▶ _EXERCISE DESCRIPTION_: According to the abstract on symbiont bacteria of soil amoebae, which soil showed the highest bacterial diversity?

▶ _TEXT PASSAGE_:
================

The community diversity and metabolic function of symbiont bacteria associated with soil amoebae (dictyostelids) in free-living habitats

Abstract

Dictyostelids, soil protists with stable bacterial symbiosis, are significant in microbial ecology. Beyond the model organism Dictyostelium discoideum, other amoebae-bacteria relationships are understudied. We isolated pure cultures of symbionts from 13 Chinese soil localities. Using 16S rRNA, we identified 125 strains (40 species) across four phyla, seven classes, 10 orders, 16 families, 21 genera. Notably, five potentially novel strains were discovered. Pseudomonadota and Gammaproteobacteria were dominated. Interestingly, Gansu's alkaline soil exhibited the highest bacterial diversity, suggesting a unique ecological niche fostering diverse symbiotic interactions. Moreover, preferential predatory response by dictyostelids towards Gram (−) bacteria was observed, providing insights into their symbiotic selectivity, which may be influenced by environmental factors such as soil pH, moisture, and nutrient availability. Furthermore, Redundancy and Spearman analysis showed that elevation and temperature significantly affected the symbiont communities. FAPROTAX predicted that symbionts were mainly chemoheterotrophs involved in the nitrogen cycle or pathogenic forms. Collectively, our findings highlight the potential application of amoeba-bacteria symbiosis in modulating soil ecological functions, serving as a foundation for exploring their intricate interaction mechanisms. In addition, the ecological implications of these symbiotic relationships could have significant impacts on public health, given the role of soil microorganisms in disease transmission and environmental resilience. The data obtained from this study offers a rich context for exploring bacterial colonization of eukaryotes, the origins of symbiosis, and foundational microbiomes.

================

▶ _RECORD SET_:
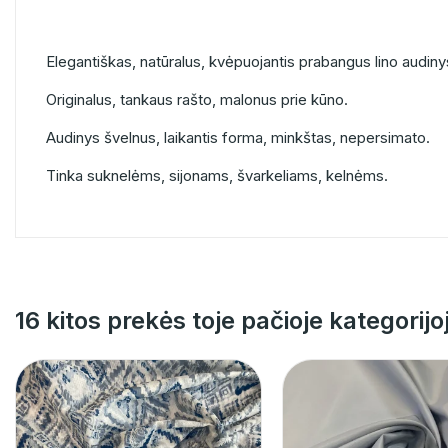
Elegantiškas, natūralus, kvėpuojantis prabangus lino audiny
Originalus, tankaus rašto, malonus prie kūno.
Audinys švelnus, laikantis forma, minkštas, nepersimato.
Tinka suknelėms, sijonams, švarkeliams, kelnėms.
16 kitos prekės toje pačioje kategorijo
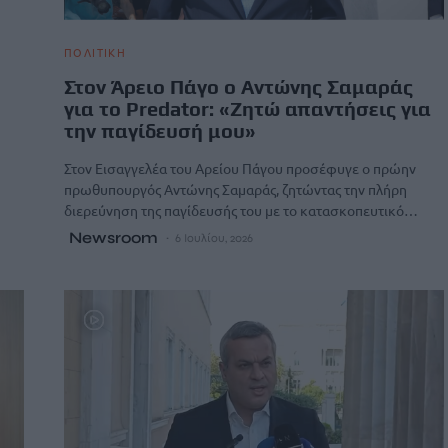
ΠΟΛΙΤΙΚΗ
Στον Άρειο Πάγο ο Αντώνης Σαμαράς
για το Predator: «Ζητώ απαντήσεις για
την παγίδευσή μου»
Στον Εισαγγελέα του Αρείου Πάγου προσέφυγε ο πρώην
πρωθυπουργός Αντώνης Σαμαράς, ζητώντας την πλήρη
διερεύνηση της παγίδευσής του με το κατασκοπευτικό…
Newsroom
6 Ιουλίου, 2026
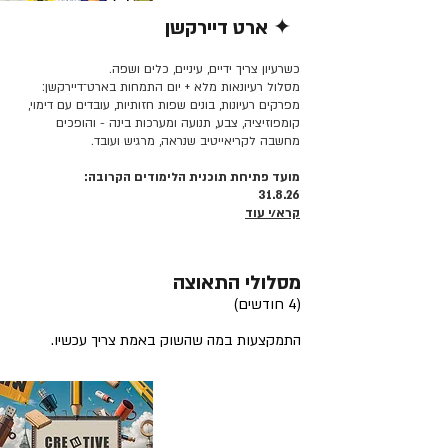
✦ ארט דיירקשן
קרא/י עוד >>
כשרעיון צריך ידיים, עיניים, כלים ושפה.
מסלול רעיונאות מלא + יום התמחות בארט־דיירקשן:
מפרקים רעיונות, בונים שפות חזותיות, עובדים עם דימוי,
קומפוזיציה, צבע, תנועה ומערכות בינה - והופכים
מחשבה לקריאייטיב שנראה, מרגיש ועובד.
מועד פתיחת תוכנית הלימודים הקרובה:
31.8.26
קרא/י עוד
מסלולי התאוצה
(4 חודשים)
התמקצעות במה שהשוק באמת צריך עכשיו.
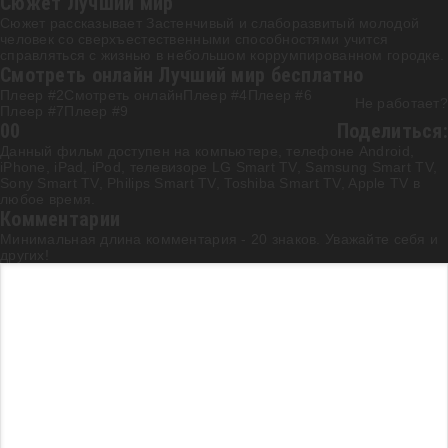
Сюжет Лучший мир
Сюжет рассказывает Застенчивый и слаборазвитый молодой
человек со сверхъестественными способностями учится
справляться с жизнью в небольшом коррумпированном городке.
Смотреть онлайн Лучший мир бесплатно
Плеер #2
Смотреть онлайн
Плеер #4
Плеер #6
Не работает?
Плеер #7
Плеер #9
0
0
Поделиться:
Данный фильм доступен на компьютере, телефоне Android,
iPhone, iPad, iPod, телевизоре LG Smart TV, Samsung Smart TV,
Sony Smart TV, Philips Smart TV, Toshiba Smart TV, Apple TV в
любое время.
Комментарии
Минимальная длина комментария - 20 знаков. Уважайте себя и
других!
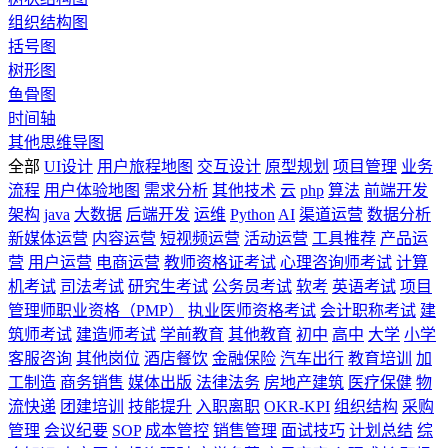
组织结构图
括号图
树形图
鱼骨图
时间轴
其他思维导图
全部
UI设计
用户旅程地图
交互设计
原型规划
项目管理
业务
流程
用户体验地图
需求分析
其他技术
云
php
算法
前端开发
架构
java
大数据
后端开发
运维
Python
AI
渠道运营
数据分析
新媒体运营
内容运营
短视频运营
活动运营
工具推荐
产品运
营
用户运营
电商运营
教师资格证考试
心理咨询师考试
计算
机考试
司法考试
研究生考试
公务员考试
软考
英语考试
项目
管理师职业资格（PMP）
执业医师资格考试
会计职称考试
建
筑师考试
建造师考试
学前教育
其他教育
初中
高中
大学
小学
客服咨询
其他岗位
酒店餐饮
金融保险
汽车出行
教育培训
加
工制造
商务销售
媒体出版
法律法务
房地产建筑
医疗保健
物
流快递
团建培训
技能提升
入职离职
OKR-KPI
组织结构
采购
管理
会议纪要
SOP
成本管控
销售管理
面试技巧
计划总结
综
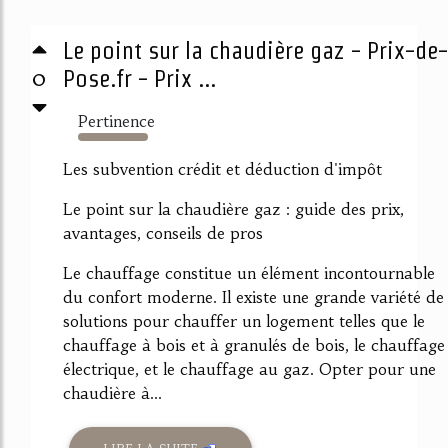
Le point sur la chaudière gaz - Prix-de-
0
Pose.fr - Prix ...
Pertinence
5961%
Les subvention crédit et déduction d'impôt
Le point sur la chaudière gaz : guide des prix,
avantages, conseils de pros
Le chauffage constitue un élément incontournable
du confort moderne. Il existe une grande variété de
solutions pour chauffer un logement telles que le
chauffage à bois et à granulés de bois, le chauffage
électrique, et le chauffage au gaz. Opter pour une
chaudière à...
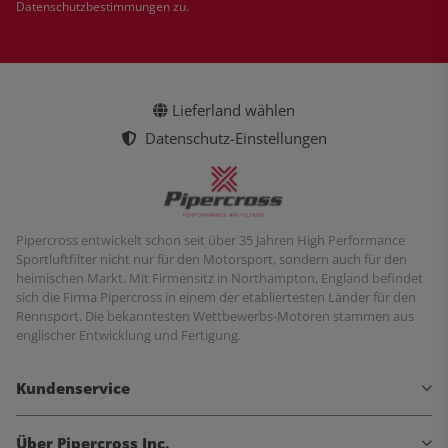
Datenschutzbestimmungen
zu.
Lieferland wählen
Datenschutz-Einstellungen
Pipercross entwickelt schon seit über 35 Jahren High Performance
Sportluftfilter nicht nur für den Motorsport, sondern auch für den
heimischen Markt. Mit Firmensitz in Northampton, England befindet
sich die Firma Pipercross in einem der etabliertesten Länder für den
Rennsport. Die bekanntesten Wettbewerbs-Motoren stammen aus
englischer Entwicklung und Fertigung.
Kundenservice
Über Pipercross Inc.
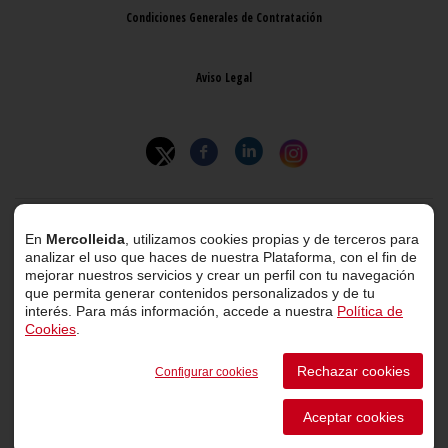
Condiciones Generales de Contratación
Aviso Legal
© 2026 Mercolleida. Todos los derechos reservados.
En
Mercolleida
, utilizamos cookies propias y de terceros para
analizar el uso que haces de nuestra Plataforma, con el fin de
Proyecto web
desarrollado por
ACTIUM Digital
mejorar nuestros servicios y crear un perfil con tu navegación
que permita generar contenidos personalizados y de tu
interés. Para más información, accede a nuestra
Política de
Cookies
.
Rechazar cookies
Portal de transparencia
Configurar cookies
Canal de comunicación de informantes
Aceptar cookies
Perfil del Contratante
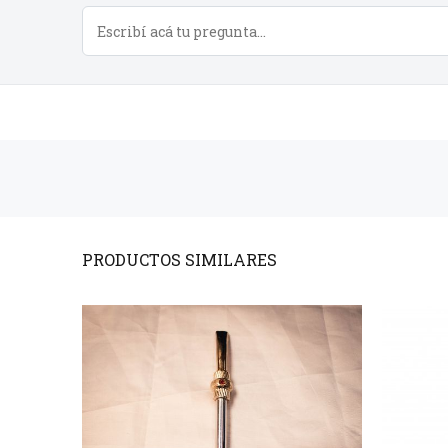
PRODUCTOS
SIMILARES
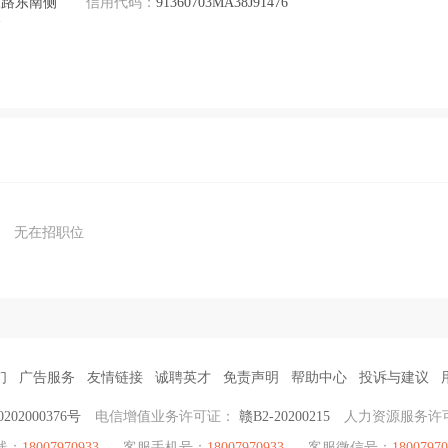
三路东南侧
信用代码：
91360703MA38J91476
楼
无在招职位
们
广告服务
友情链接
诚聘英才
免责声明
帮助中心
投诉与建议
02000376号
电信增值业务许可证：
赣B2-20200215
人力资源服务许
线：
18007970933
客服手机号：
18007970933
客服微信号：
18007970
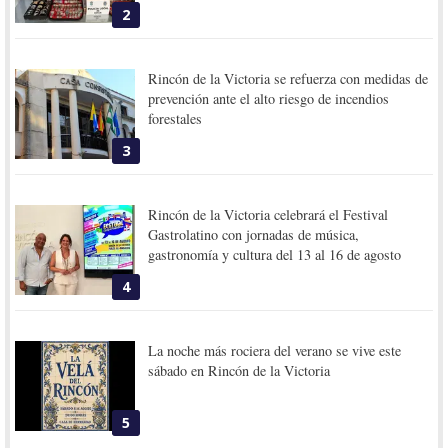
2
Rincón de la Victoria se refuerza con medidas de
prevención ante el alto riesgo de incendios
forestales
3
Rincón de la Victoria celebrará el Festival
Gastrolatino con jornadas de música,
gastronomía y cultura del 13 al 16 de agosto
4
La noche más rociera del verano se vive este
sábado en Rincón de la Victoria
5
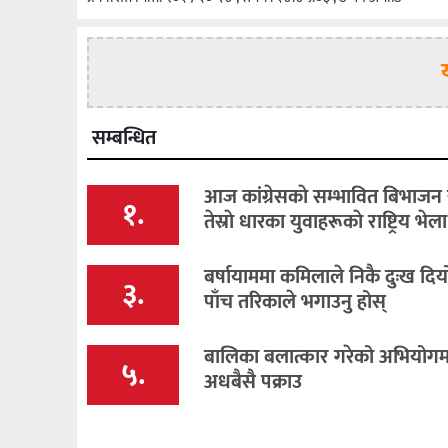
सम्बन्धित
आज कांग्रेसकाे सम्भावित बिभाजन र
१.
तेस्राे धारका युवाहरूकाे राष्ट्रिय भेला
बर्षायाममा कमिलाले निकै दुःख दि
३.
पाँच तरिकाले भगाउनु होस्
बालिका बलात्कार गरेको अभियोगमा 
५.
अधबैसै पक्राउ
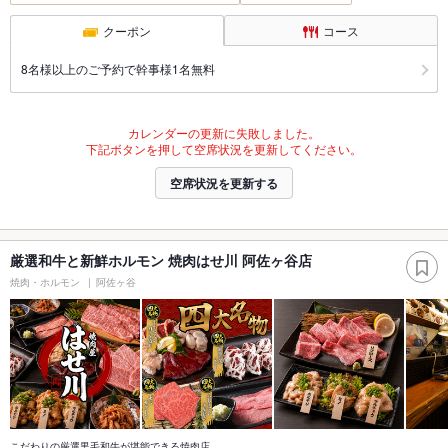
クーポン
コース
8名様以上のご予約で幹事様1名無料
カレンダーの更新に失敗しました。
下記ボタンを押して空席状況を更新してください。
空席状況を更新する
厳選和牛と新鮮ホルモン 焼肉はせ川 阿佐ヶ谷店
焼肉・ホルモン
阿佐ヶ谷
こだわりの厳選黒毛和牛が堪能できる焼肉店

================

▶ _EXERCISE ANSWER_: Gansu's alkaline soil.